**REQUIRED TASKS:**
[A] Edit the websearch.py patch by rewriting the stretch from "diff --git a/websearch.py" through "cleaned = _clean_lines(best_text)" with "best_text" changed to "main_text".
[B] Proceed with the websearch.py patch, carrying it on past its last line.

**EXTRACT PROVIDED:**
....
From ac97e6f785d9bbc485aa8ad9cca442d8c1f6a798 Mon Sep 17 00:00:00 2001
From: Victor Giers <giers@MacBook-Pro.local>
Date: Sun, 30 Nov 2025 15:05:24 +0100
Subject: [PATCH] Adjust text extraction logic in websearch.py

---
 websearch.py | 9 ++++++++-
 1 file changed, 8 insertions(+), 1 deletion(-)

diff --git a/websearch.py b/websearch.py
index f32c5fb..71bbdc5 100644
--- a/websearch.py
+++ b/websearch.py
@@ -279,11 +279,18 @@ def _extract_text(html: str, *, max_len: int = 120_000) -> str:
 
         cleaned = _clean_lines(best_text)
         # If too short, fall back to broader body text instead of dropping the page
-        if len(cleaned) < 300:
+        if len(cleaned) < 200:
             broader = _clean_lines(_norm(soup.body or soup))
....
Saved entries
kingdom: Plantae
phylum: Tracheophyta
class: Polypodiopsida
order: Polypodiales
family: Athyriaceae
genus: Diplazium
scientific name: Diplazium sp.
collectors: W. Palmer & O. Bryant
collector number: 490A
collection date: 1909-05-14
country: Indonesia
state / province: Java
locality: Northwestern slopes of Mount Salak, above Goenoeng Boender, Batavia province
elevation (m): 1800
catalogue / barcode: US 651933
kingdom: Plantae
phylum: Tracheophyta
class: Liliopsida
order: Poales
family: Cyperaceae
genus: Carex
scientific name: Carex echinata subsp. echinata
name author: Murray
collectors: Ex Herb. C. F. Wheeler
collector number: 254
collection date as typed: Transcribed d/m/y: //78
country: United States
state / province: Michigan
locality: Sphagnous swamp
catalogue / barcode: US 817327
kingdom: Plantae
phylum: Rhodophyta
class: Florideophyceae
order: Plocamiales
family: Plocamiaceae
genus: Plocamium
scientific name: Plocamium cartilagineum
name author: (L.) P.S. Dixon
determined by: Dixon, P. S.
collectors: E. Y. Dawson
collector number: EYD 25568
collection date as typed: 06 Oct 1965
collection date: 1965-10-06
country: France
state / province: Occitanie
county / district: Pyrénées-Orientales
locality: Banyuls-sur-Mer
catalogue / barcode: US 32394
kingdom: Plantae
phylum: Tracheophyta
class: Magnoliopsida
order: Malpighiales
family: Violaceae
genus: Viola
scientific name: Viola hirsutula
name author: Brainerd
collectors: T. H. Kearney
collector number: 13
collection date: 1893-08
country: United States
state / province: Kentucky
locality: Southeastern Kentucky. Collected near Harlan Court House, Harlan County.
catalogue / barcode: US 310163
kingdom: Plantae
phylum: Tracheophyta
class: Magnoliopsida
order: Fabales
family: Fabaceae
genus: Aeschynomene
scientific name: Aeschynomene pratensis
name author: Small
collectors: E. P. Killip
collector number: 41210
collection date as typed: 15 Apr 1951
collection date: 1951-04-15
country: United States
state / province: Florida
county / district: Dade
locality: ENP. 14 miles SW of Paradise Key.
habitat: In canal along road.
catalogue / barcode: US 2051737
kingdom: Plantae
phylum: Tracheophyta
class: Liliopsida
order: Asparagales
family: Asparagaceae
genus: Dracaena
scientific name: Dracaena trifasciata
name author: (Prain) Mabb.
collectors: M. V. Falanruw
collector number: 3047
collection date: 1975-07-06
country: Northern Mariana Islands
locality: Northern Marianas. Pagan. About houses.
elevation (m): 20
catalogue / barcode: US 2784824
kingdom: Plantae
....
**SOLVED TASKS:**
[A]
diff --git a/websearch.py b/websearch.py
index f32c5fb..71bbdc5 100644
--- a/websearch.py
+++ b/websearch.py
@@ -279,11 +279,18 @@ def _extract_text(html: str, *, max_len: int = 120_000) -> str:
 
         cleaned = _clean_lines(main_text)

[B]
             if len(broader) > len(cleaned):
                 cleaned = broader
 
+        # Absolute fallback to regex-based stripping if soup path failed
+        if len(cleaned.strip()) < 120:
+            txt = re.sub(r"<\s*(script|style)[^>]*>.*?<\s*/\s*\1\s*>", " ", html, flags=re.S|re.I)
+            txt = re.sub(r"<[^>]+>", " ", txt)
+            txt = re.sub(r"\s+", " ", txt)
+            cleaned = txt.strip()
+
         if not cleaned.strip():
             return ""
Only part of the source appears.